La relation entre la dénutrition et la contraction
d'une maladie infectieuse en prison OR=3,020[1,633-6,680] paraît
controversée. La relation entre ces deux pathologies est sujette
à des nombreuses controverses : certains auteurs avaient
trouvé que la dénutrition favoriserait les maladies infectieuses
(Unicef, 2010) alors que d'autres soutiennent que ces sont les maladies
infectieuses qui entraineraient la dénutrition (OMS, 2008), là
où les autres pensent, enfin, qu'il n'existerait aucune relation
statistiquement prouvée (Verhoef H et al., 2012). Dans le cadre de nos
résultats, cette relation s'expliquerait par le fait que les infections,
surtout si elles s'accompagnent de fièvre, entraînent souvent une
perte d'appétit et donc une diminution de la ration alimentaire.

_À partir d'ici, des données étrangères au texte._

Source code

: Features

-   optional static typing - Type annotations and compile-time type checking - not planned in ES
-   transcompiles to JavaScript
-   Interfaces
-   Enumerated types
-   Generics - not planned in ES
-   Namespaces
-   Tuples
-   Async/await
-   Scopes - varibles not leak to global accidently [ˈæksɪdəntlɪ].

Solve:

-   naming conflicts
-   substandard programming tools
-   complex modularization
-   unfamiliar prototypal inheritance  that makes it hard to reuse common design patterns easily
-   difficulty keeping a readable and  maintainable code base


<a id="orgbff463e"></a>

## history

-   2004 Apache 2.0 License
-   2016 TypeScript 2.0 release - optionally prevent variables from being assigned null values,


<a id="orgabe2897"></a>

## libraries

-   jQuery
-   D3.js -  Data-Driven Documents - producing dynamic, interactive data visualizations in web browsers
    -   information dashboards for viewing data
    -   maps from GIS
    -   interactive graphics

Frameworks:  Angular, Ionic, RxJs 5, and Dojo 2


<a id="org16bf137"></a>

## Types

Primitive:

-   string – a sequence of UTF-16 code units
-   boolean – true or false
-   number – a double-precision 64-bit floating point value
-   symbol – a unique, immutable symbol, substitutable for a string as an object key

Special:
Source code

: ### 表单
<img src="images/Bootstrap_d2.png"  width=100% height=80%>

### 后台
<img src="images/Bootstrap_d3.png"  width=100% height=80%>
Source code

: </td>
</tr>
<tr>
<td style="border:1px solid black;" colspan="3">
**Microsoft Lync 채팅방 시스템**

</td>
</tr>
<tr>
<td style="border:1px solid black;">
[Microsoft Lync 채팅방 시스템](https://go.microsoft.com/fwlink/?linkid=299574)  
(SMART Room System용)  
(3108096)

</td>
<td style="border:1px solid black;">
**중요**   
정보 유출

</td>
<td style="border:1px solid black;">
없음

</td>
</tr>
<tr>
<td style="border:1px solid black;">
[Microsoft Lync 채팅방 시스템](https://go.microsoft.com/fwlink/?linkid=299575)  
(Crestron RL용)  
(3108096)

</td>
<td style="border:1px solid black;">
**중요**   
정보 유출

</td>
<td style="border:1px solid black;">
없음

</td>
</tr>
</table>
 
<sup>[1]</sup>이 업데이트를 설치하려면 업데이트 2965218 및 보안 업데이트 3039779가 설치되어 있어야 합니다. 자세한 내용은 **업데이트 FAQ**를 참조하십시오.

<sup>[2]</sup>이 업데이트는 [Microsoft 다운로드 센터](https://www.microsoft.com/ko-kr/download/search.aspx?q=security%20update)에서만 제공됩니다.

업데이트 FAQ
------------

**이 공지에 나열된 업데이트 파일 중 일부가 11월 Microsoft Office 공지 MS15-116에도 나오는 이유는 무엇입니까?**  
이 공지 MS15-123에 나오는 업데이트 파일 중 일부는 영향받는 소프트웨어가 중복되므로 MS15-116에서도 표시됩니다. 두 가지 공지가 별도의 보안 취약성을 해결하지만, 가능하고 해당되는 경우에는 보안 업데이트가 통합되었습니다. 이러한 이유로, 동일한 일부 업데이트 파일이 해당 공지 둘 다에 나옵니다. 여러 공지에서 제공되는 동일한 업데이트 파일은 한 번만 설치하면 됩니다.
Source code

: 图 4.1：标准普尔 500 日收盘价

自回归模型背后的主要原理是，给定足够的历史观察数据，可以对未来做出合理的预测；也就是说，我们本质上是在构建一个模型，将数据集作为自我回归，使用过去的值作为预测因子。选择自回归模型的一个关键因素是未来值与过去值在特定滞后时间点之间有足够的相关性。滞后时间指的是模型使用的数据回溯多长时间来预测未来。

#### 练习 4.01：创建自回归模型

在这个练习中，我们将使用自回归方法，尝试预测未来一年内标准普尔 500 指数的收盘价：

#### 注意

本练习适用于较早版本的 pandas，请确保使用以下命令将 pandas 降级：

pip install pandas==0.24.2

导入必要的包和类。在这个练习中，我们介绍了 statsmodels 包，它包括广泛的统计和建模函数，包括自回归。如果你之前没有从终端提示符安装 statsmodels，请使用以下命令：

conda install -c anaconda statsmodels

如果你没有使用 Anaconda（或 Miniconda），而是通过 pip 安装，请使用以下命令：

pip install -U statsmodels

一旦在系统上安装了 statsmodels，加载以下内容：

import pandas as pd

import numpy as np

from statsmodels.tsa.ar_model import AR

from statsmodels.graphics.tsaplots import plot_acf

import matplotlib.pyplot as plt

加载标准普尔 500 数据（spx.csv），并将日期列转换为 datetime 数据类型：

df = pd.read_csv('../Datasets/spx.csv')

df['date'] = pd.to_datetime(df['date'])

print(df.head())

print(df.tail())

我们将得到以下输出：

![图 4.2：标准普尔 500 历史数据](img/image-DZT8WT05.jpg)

Certaines maladies infectieuses provoquent généralement des
vomissements, ce qui revient au même. En effet, des nombreux auteurs
stipulent que la synergie entre malnutrition et maladies infectieuses est
maintenant reconnue et a été prouvée par les
expérimentations sur les animaux. La présence simultanée
de la malnutrition et de l'infection a des conséquences plus
sérieuses pour l'hôte que si les deux fonctionnent
séparément. Les infections aggravent la malnutrition et une
mauvaise nutrition accentue la gravité des maladies infectieuses. Le
nombre d'infections virales, bactériennes et parasitaires tend à
augmenter et chaque type d'infection peut avoir des répercussions
négatives sur l'état nutritionnel des enfants et des adultes. Une
situation similaire existait en Amérique du Nord et en Europe entre 1900
et 1925 ; les maladies infectieuses courantes ont eu un impact sur la nutrition
et ont entraîné des taux élevés de mortalité.